Krótko mówiąc: w historii i emocjach. A mówiąc dłużej - ME to świat ogromny, opiewający całą Drogę Mleczną, dziesiątki ras, setki konfliktów i tysiąclecia międzygwiezdnych wojen. To taki Władca Pierścieni w przestworzach. Z kolei emocje w grze to sprawka przede wszystkim dokonywanych przez samego gracza wyborów, mających wpływ na całą rozgrywkę. Rozwiązanie z pierwszej części uległo dopracowaniu i nadal możemy przejawiać zachowania bardziej idealistyczne bądź egoistyczne co czyni Shepard postacią bardzo ludzką i skomplikowaną. I choć Mass Effect 2 nie jest „świeżynką” na rynku gier, to chyba żadne tytuł nie opanował do takiej perfekcji występowanie skutków następstw naszych decyzji. Ma to przecież tak wielką skalę, że każda kolejna część trylogii uwzględnia nie tylko pierwotny wygląd naszego bohatera, ale i jego decyzje z przeszłości. Chyba nawet wychwalany przeze mnie Telltale może poczuć się zawstydzony. 

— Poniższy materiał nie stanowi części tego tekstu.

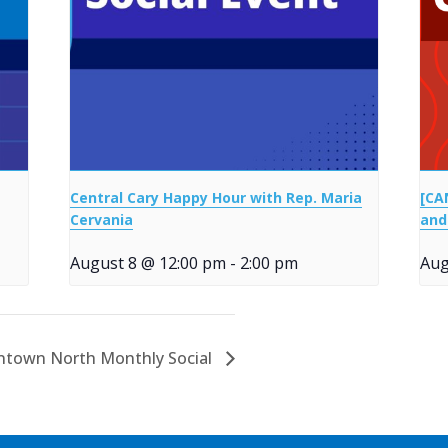
Central Cary Happy Hour with Rep. Maria
[CA
Cervania
and
August 8 @ 12:00 pm
-
2:00 pm
Aug
town North Monthly Social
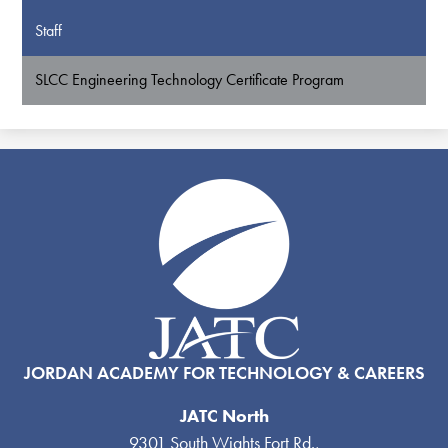
Staff
SLCC Engineering Technology Certificate Program
JORDAN ACADEMY FOR TECHNOLOGY & CAREERS
JATC North
9301 South Wights Fort Rd.,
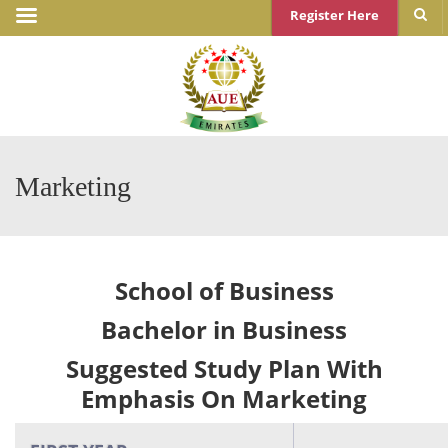
Register Here
Marketing
School of Business
Bachelor in Business
Suggested Study Plan With
Emphasis On Marketing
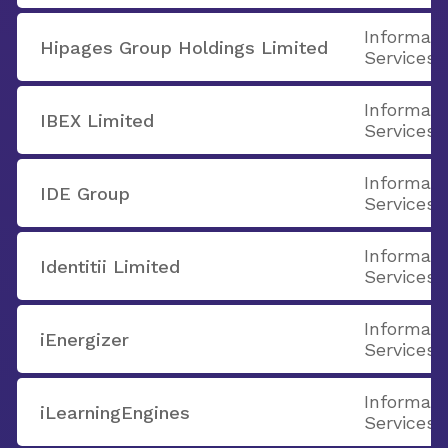
Informati
Hipages Group Holdings Limited
Services
Informati
IBEX Limited
Services
Informati
IDE Group
Services
Informati
Identitii Limited
Services
Informati
iEnergizer
Services
Informati
iLearningEngines
Services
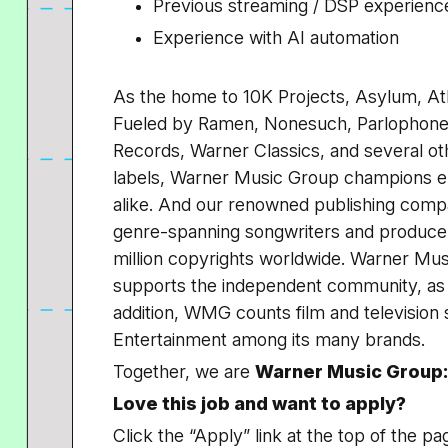
Previous streaming / DSP experienc
Experience with AI automation
As the home to 10K Projects, Asylum, At
Fueled by Ramen, Nonesuch, Parlophone,
Records, Warner Classics, and several ot
labels, Warner Music Group champions em
alike. And our renowned publishing comp
genre-spanning songwriters and producer
million copyrights worldwide. Warner Mu
supports the independent community, as w
addition, WMG counts film and television
Entertainment among its many brands.
Together, we are
Warner Music Group:
Love this job and want to apply?
Click the “Apply” link at the top of the pa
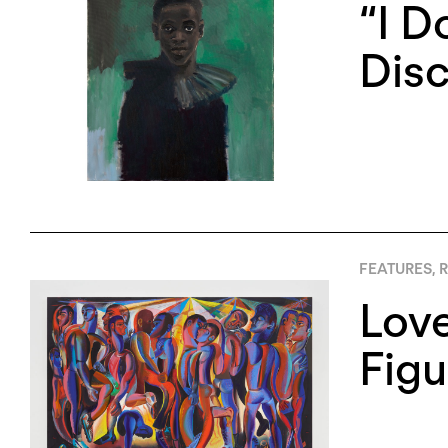
“I D
Disc
FEATURES
,
R
Love
Figu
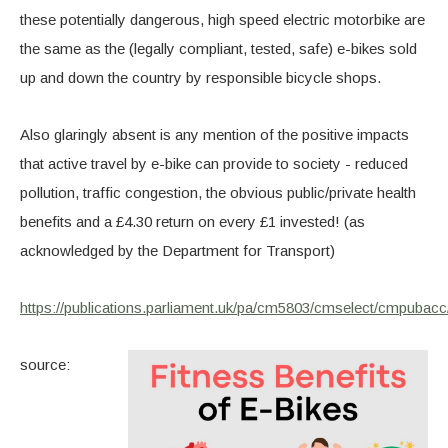
these potentially dangerous, high speed electric motorbike are
the same as the (legally compliant, tested, safe) e-bikes sold
up and down the country by responsible bicycle shops.
Also glaringly absent is any mention of the positive impacts
that active travel by e-bike can provide to society - reduced
pollution, traffic congestion, the obvious public/private health
benefits and a £4.30 return on every £1 invested! (as
acknowledged by the Department for Transport)
https://publications.parliament.uk/pa/cm5803/cmselect/cmpu
source:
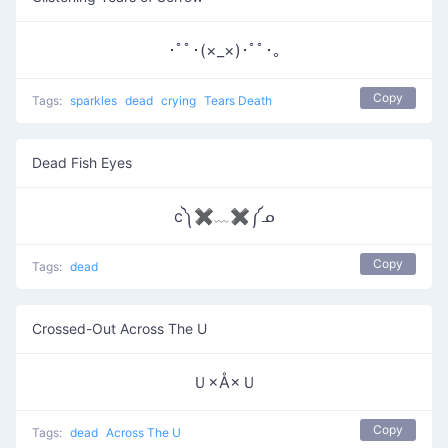
･ﾟﾟ･(×_×)･ﾟﾟ･｡
Copy
Tags:
sparkles
dead
crying
Tears Death
Dead Fish Eyes
c༽✖﹏✖༼ᓄ
Copy
Tags:
dead
Crossed-Out Across The U
Ｕ×Å×Ｕ
Copy
Tags:
dead
Across The U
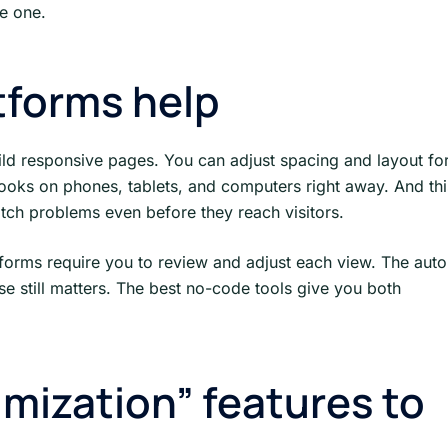
ke one.
tforms help
ild responsive pages. You can adjust spacing and layout fo
looks on phones, tablets, and computers right away. And thi
atch problems even before they reach visitors.
tforms require you to review and adjust each view. The auto
se still matters. The best no-code tools give you both
mization” features to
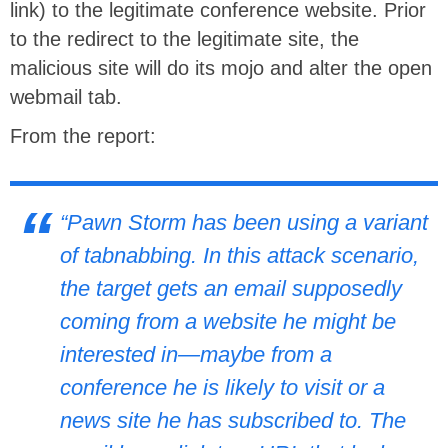
link) to the legitimate conference website. Prior
to the redirect to the legitimate site, the
malicious site will do its mojo and alter the open
webmail tab.
From the report:
“Pawn Storm has been using a variant
of tabnabbing. In this attack scenario,
the target gets an email supposedly
coming from a website he might be
interested in—maybe from a
conference he is likely to visit or a
news site he has subscribed to. The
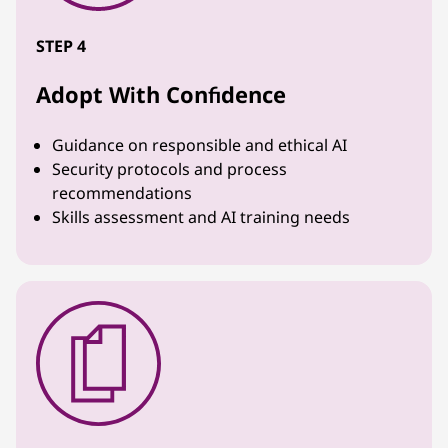
STEP 4
Adopt With Confidence
Guidance on responsible and ethical AI
Security protocols and process
recommendations
Skills assessment and AI training needs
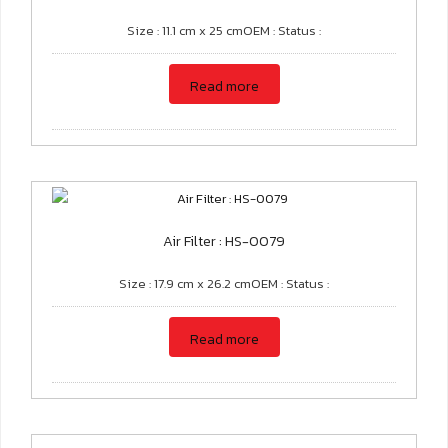
Size : 11.1 cm x 25 cmOEM : Status :
Read more
Air Filter : HS-0079
Size : 17.9 cm x 26.2 cmOEM : Status :
Read more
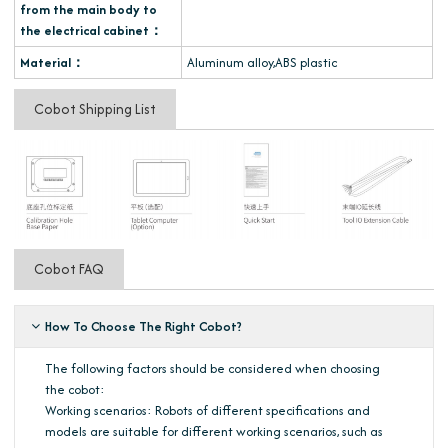
from the main body to
the electrical cabinet：
Material：
Aluminum alloy,ABS plastic
Cobot Shipping List
Cobot FAQ
How To Choose The Right Cobot?
The following factors should be considered when choosing
the cobot:
Working scenarios: Robots of different specifications and
models are suitable for different working scenarios, such as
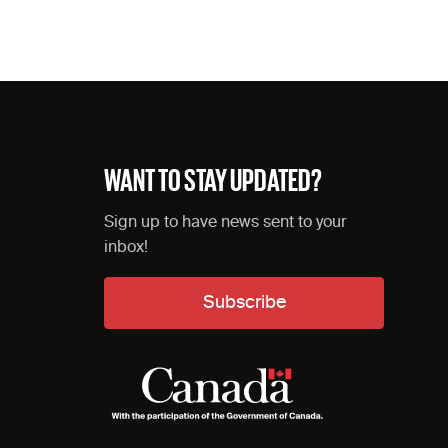
WANT TO STAY UPDATED?
Sign up to have news sent to your
inbox!
Subscribe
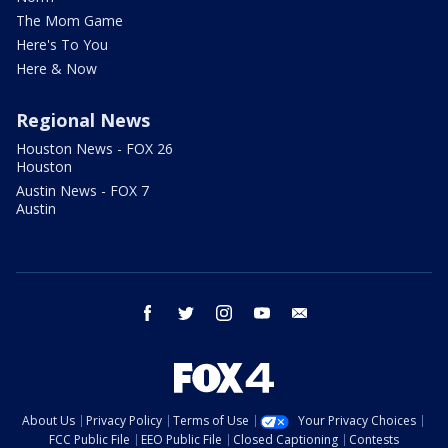
The Mom Game
Here's To You
Here & Now
Regional News
Houston News - FOX 26
Houston
Austin News - FOX 7
Austin
facebook
twitter
instagram
youtube
email
About Us
Privacy Policy
Terms of Use
Your Privacy Choices
FCC Public File
EEO Public File
Closed Captioning
Contests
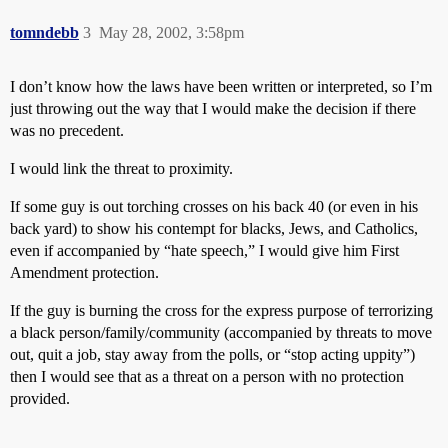
tomndebb
3
May 28, 2002, 3:58pm
I don’t know how the laws have been written or interpreted, so I’m
just throwing out the way that I would make the decision if there
was no precedent.
I would link the threat to proximity.
If some guy is out torching crosses on his back 40 (or even in his
back yard) to show his contempt for blacks, Jews, and Catholics,
even if accompanied by “hate speech,” I would give him First
Amendment protection.
If the guy is burning the cross for the express purpose of terrorizing
a black person/family/community (accompanied by threats to move
out, quit a job, stay away from the polls, or “stop acting uppity”)
then I would see that as a threat on a person with no protection
provided.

„Jedno co warto to upić się warto!”
Zakończyć grę możemy bowiem aż na 6 sposobów. A pomijam te pomniejsze decyzje podjęte w trakcie gry, które swoje efekty zaprezentują dopiero w części trzeciej. Na koniec dodam jeszcze, że rozwiązania fabularne w „Jedynce” nie sprawiły, że czacha mi zadymiła, ale w „Dwójce” na szczęście już podymiło. Skarżyłam się, że wiele już w życiu przeczytałam i niewiele mnie zdziwi, ale to, co miało miejsce w związku ze Żniwiarzami, Proteanami, Heretykami i Zbieraczami było nie do przewidzenia i spowodowało przycięcie się mojego mózgu. Przycięcie te było w 100% pozytywne, tak jak to, gdy oczom mym ukazał się końcowy boss. Musiałam wcisnąć pauzę i nacieszyć oczy. Chciałabym, aby dobry posmak po ME2 pozostał jak najdłużej toteż boję się zadzierać z ostatnią częścią trylogii. Ciekawość jednak pcha mnie do przodu i ikonka Mass Effect 3 już widnieje na moim pulpicie.

Końcowe przemówienie Shepard wyrywa z fotela. Ma kobitka charyzmę.
+ ulepszenia względem „Jedynki”
+ interesujące postacie i historia
+ poczucie humoru i puszczanie oka do gracza
+ misje poboczne aż chce się wykonywać
+ syndrom „niechże gra nie kończy się tak szybko”
+ można uchlać się w barze, albo całkiem kulturalnie na pokładzie własnego statku (kto komandorowi zabroni?)